Page text:
Quartz v5.25

Quartz User Macro Design

Status

Existing Infrastructure (Phase 5.9):

  • String template macros ("${param}" substitution)
  • Quote/unquote macros (AST cloning with substitution)
  • Hygiene via gensym (__prefix_N automatic renaming)
  • Variadic parameters (param...)
  • 4 built-in macros: $try, $unwrap, $assert, $debug
  • Both C bootstrap (macro.c, 1430 lines) and self-hosted (macro_expand.qz, 465 lines)
  • Pipeline: Parse -> Macro Expand -> Resolve Imports -> Desugar -> Typecheck

What’s Missing: User-defined macros. Only the 4 built-in macros exist.

Survey of Macro Systems

LanguageStyleHygieneTimingStrengthsWeaknesses
Rust proc-macrosToken stream transformsSemi (span-based)Pre-type-checkArbitrary computationComplex API, slow builds
Rust declarativePattern matchingYes (by default)Pre-type-checkDeclarative, readableLimited power
Elixir defmacroAST transforms (quoted)Yes (automatic)Compile-timequote/unquote intuitiveDebugging can be hard
Zig comptimeRegular code at compile-timeN/A (same language)Type-check timeNo separate macro languageLimited to type-level ops
Nim templatesAST substitutionNone (untyped)Pre-type-checkSimpleNo hygiene

Design: Three Levels

Level 1: User String Template Macros

Already implemented in C bootstrap — just needs wiring so user macro definitions are collected and expanded.

macro log(msg) do
  "eputs(${msg})"
end

$log("hello")  # expands to: eputs("hello")

Implementation: The macro_registry_register() and macro_registry_lookup() functions already exist. The C bootstrap parser already parses NODE_MACRO_DEF at top level. The expansion pipeline already handles user macros.

Gap: The self-hosted compiler’s macro_expand.qz only expands the 4 built-in macros. User definitions are parsed but ignored during expansion.

Level 2: User Quote/Unquote Macros

Already implemented in C bootstrapclone_with_unquote() handles user-defined quote blocks.

macro double(x) do
  quote do
    unquote(x) + unquote(x)
  end
end

$double(21)  # expands to: 21 + 21

Gap: Same as Level 1 — self-hosted expansion needs to support user macros.

Level 3: Procedural Macros (Future)

Compile a macro as a separate program that receives AST as input and produces AST as output. Similar to Rust proc-macros.

# Hypothetical syntax
proc_macro derive_debug(item) do
  # Full Quartz code runs at compile time
  # Access AST via intrinsics
  var struct_name = ast_name(item)

Record excerpts:
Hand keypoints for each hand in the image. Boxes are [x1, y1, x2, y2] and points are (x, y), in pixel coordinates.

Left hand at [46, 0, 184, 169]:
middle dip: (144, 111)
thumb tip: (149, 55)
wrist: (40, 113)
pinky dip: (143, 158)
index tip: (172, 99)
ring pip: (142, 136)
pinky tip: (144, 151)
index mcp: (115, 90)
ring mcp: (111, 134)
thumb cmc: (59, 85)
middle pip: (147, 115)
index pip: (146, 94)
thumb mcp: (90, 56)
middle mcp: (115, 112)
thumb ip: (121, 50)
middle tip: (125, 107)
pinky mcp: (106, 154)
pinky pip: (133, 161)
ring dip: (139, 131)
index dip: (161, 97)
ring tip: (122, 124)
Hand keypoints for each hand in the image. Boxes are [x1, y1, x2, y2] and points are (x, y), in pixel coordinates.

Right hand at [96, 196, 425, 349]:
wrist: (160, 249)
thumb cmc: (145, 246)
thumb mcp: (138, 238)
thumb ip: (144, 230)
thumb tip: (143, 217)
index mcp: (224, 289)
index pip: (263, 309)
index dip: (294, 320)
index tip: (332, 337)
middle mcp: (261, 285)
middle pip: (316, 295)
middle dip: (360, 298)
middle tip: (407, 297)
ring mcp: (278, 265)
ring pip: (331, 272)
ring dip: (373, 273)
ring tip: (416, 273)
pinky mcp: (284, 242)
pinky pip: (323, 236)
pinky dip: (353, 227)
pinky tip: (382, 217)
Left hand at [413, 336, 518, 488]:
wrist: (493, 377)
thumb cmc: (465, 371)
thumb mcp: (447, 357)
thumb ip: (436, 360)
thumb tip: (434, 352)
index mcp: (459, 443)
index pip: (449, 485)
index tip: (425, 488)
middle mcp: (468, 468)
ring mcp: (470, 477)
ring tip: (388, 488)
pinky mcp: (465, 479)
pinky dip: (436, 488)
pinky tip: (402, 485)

Parts of the exercise:
1. In the Quartz macro design text, what does it list as missing?
2. According to the Quartz macro design text, why can user macros at Levels 1 and 2 not yet be expanded by the self-hosted compiler?
3. Write the next part of the Quartz macro design text, starting after its last line.

Set of answers:
1. User-defined macros. Only the 4 built-in macros exist.

2. The self-hosted compiler's macro_expand.qz only expands the 4 built-in macros. User macro definitions are parsed but ignored during expansion. Level 2 has the same gap as Level 1.

3.
  var fields = ast_fields(item)
  # Generate debug impl
  ...
end

Decision: Defer. Levels 1-2 cover the immediate use cases. Level 3 requires a separate compilation step and AST serialization protocol.

Error Propagation

Macro expansion errors must report both the call site and the macro body:

error[QZ0501]: Macro expansion error
  --> main.qz:10:5
     |
  10 |   $log(42, "extra")
     |   ^^^^^^^^^^^^^^^^^ too many arguments (expected 1, got 2)
     |
  note: macro defined here
  --> lib.qz:2:1
     |
   2 | macro log(msg) do
     | ^^^^^^^^^^^^^^^^

Current state: The C bootstrap tracks call_line/call_col through expansion. Errors from typechecking expanded code report the expansion site (call line), not the macro body line. This is acceptable for Level 1-2.

Hygiene

Current mechanism (already implemented):

  1. HygieneContext per expansion tracks all renamed bindings
  2. let x = ... inside macro body becomes let __x_42 = ... (gensym)
  3. Identifier references to renamed bindings are also renamed
  4. unquote(x) preserves the user’s original names (no rename)

Rules:

  • Macro-introduced names are isolated (cannot leak into caller scope)
  • User-provided expressions (via unquote) keep their original names
  • Nested macro calls get independent gensym counters

Limitation: No var hygiene — macros that introduce mutable bindings visible to the caller require explicit naming (convention: __macro_result).

Examples

Assert with message

macro assert(cond, msg) do
  quote do
    if unquote(cond) == 0
      panic(unquote(msg))
    end
  end
end

Timing

macro timed(body) do
  quote do
    var __start = clock_gettime_ns()
    unquote(body)
    var __elapsed = clock_gettime_ns() - __start
    eputs("elapsed: " + int_to_str(__elapsed) + "ns")
  end
end

Variadic debug

macro debug_all(vals...) do
  quote do
    for v in unquote(vals)
      eputs(int_to_str(v))
    end
  end
end

Implementation Plan for TS.21

Phase A: Enable User Macros in C Bootstrap (already works)

The C bootstrap already supports user-defined macros. Verify with a test:

macro double(x) do
  quote do
    unquote(x) + unquote(x)
  end
end

def main(): Int
  print_int($double(21))
  return 0
end

Phase B: Enable User Macros in Self-Hosted Compiler

  1. macro_expand.qz: Add user macro collection (walk program, register NODE_MACRO_DEF)
  2. macro_expand.qz: Add user macro expansion (when NODE_MACRO_CALL name matches a user macro, expand it)
  3. String template expansion: parse "${param}" patterns, substitute argument ASTs
  4. Quote/unquote expansion: clone body AST, replace NODE_UNQUOTE with argument ASTs

Phase C: Tests

  • User string template macro: define + invoke
  • User quote/unquote macro: define + invoke
  • Hygiene: macro bindings don’t leak
  • Variadic: param... with multiple args
  • Nested macros: macro calling another macro
  • Error: wrong argument count
  • Error: undefined macro
  • Cross-module: macro defined in imported file (requires resolver integration)

Phase D: Cross-Module Macros (Optional)

Currently macros are module-local. To support import lib bringing in macros:

  1. Resolver must merge macro definitions alongside function/type definitions
  2. Or: macros expanded per-module before resolution (simpler, already the case)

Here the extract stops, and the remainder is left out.